EXCERPTED DATA:
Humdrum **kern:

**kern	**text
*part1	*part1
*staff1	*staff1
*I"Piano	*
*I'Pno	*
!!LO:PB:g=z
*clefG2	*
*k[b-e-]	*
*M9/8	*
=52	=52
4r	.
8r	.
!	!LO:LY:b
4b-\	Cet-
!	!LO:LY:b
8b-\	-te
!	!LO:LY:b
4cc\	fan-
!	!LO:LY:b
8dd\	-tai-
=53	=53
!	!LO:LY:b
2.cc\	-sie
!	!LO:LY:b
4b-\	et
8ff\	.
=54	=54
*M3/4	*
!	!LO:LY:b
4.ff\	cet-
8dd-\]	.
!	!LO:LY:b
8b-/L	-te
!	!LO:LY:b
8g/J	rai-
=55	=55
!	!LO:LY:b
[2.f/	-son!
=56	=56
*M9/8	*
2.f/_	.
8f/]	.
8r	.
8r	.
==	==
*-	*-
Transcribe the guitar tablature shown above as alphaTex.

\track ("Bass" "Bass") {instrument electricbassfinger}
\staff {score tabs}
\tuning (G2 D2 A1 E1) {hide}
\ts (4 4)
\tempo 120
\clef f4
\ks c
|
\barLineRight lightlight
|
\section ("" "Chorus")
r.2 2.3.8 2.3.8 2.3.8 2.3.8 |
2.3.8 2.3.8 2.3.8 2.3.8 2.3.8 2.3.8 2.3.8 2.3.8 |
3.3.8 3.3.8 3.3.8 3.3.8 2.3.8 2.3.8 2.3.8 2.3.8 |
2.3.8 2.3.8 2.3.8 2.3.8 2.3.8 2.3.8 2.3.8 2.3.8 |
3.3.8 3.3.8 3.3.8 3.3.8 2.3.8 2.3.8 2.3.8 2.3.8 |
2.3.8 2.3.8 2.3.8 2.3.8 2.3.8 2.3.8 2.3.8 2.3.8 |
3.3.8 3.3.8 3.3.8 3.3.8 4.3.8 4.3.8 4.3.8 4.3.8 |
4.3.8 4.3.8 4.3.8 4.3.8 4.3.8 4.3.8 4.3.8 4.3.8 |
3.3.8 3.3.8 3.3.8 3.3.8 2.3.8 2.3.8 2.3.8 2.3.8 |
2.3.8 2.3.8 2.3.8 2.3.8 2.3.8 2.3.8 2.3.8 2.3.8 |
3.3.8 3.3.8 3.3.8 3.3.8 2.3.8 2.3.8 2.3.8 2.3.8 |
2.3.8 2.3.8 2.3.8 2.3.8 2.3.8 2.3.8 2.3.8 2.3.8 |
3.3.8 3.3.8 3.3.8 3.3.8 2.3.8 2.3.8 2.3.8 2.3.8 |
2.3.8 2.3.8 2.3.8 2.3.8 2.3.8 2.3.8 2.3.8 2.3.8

REQUEST: Copy every line of the records above, keeping each character, space and tab unchanged.

SOLVED PROBLEM:
Humdrum **kern:

**kern	**text
*part1	*part1
*staff1	*staff1
*I"Piano	*
*I'Pno	*
!!LO:PB:g=z
*clefG2	*
*k[b-e-]	*
*M9/8	*
=52	=52
4r	.
8r	.
!	!LO:LY:b
4b-\	Cet-
!	!LO:LY:b
8b-\	-te
!	!LO:LY:b
4cc\	fan-
!	!LO:LY:b
8dd\	-tai-
=53	=53
!	!LO:LY:b
2.cc\	-sie
!	!LO:LY:b
4b-\	et
8ff\	.
=54	=54
*M3/4	*
!	!LO:LY:b
4.ff\	cet-
8dd-\]	.
!	!LO:LY:b
8b-/L	-te
!	!LO:LY:b
8g/J	rai-
=55	=55
!	!LO:LY:b
[2.f/	-son!
=56	=56
*M9/8	*
2.f/_	.
8f/]	.
8r	.
8r	.
==	==
*-	*-
Transcribe the guitar tablature shown above as alphaTex.

\track ("Bass" "Bass") {instrument electricbassfinger}
\staff {score tabs}
\tuning (G2 D2 A1 E1) {hide}
\ts (4 4)
\tempo 120
\clef f4
\ks c
|
\barLineRight lightlight
|
\section ("" "Chorus")
r.2 2.3.8 2.3.8 2.3.8 2.3.8 |
2.3.8 2.3.8 2.3.8 2.3.8 2.3.8 2.3.8 2.3.8 2.3.8 |
3.3.8 3.3.8 3.3.8 3.3.8 2.3.8 2.3.8 2.3.8 2.3.8 |
2.3.8 2.3.8 2.3.8 2.3.8 2.3.8 2.3.8 2.3.8 2.3.8 |
3.3.8 3.3.8 3.3.8 3.3.8 2.3.8 2.3.8 2.3.8 2.3.8 |
2.3.8 2.3.8 2.3.8 2.3.8 2.3.8 2.3.8 2.3.8 2.3.8 |
3.3.8 3.3.8 3.3.8 3.3.8 4.3.8 4.3.8 4.3.8 4.3.8 |
4.3.8 4.3.8 4.3.8 4.3.8 4.3.8 4.3.8 4.3.8 4.3.8 |
3.3.8 3.3.8 3.3.8 3.3.8 2.3.8 2.3.8 2.3.8 2.3.8 |
2.3.8 2.3.8 2.3.8 2.3.8 2.3.8 2.3.8 2.3.8 2.3.8 |
3.3.8 3.3.8 3.3.8 3.3.8 2.3.8 2.3.8 2.3.8 2.3.8 |
2.3.8 2.3.8 2.3.8 2.3.8 2.3.8 2.3.8 2.3.8 2.3.8 |
3.3.8 3.3.8 3.3.8 3.3.8 2.3.8 2.3.8 2.3.8 2.3.8 |
2.3.8 2.3.8 2.3.8 2.3.8 2.3.8 2.3.8 2.3.8 2.3.8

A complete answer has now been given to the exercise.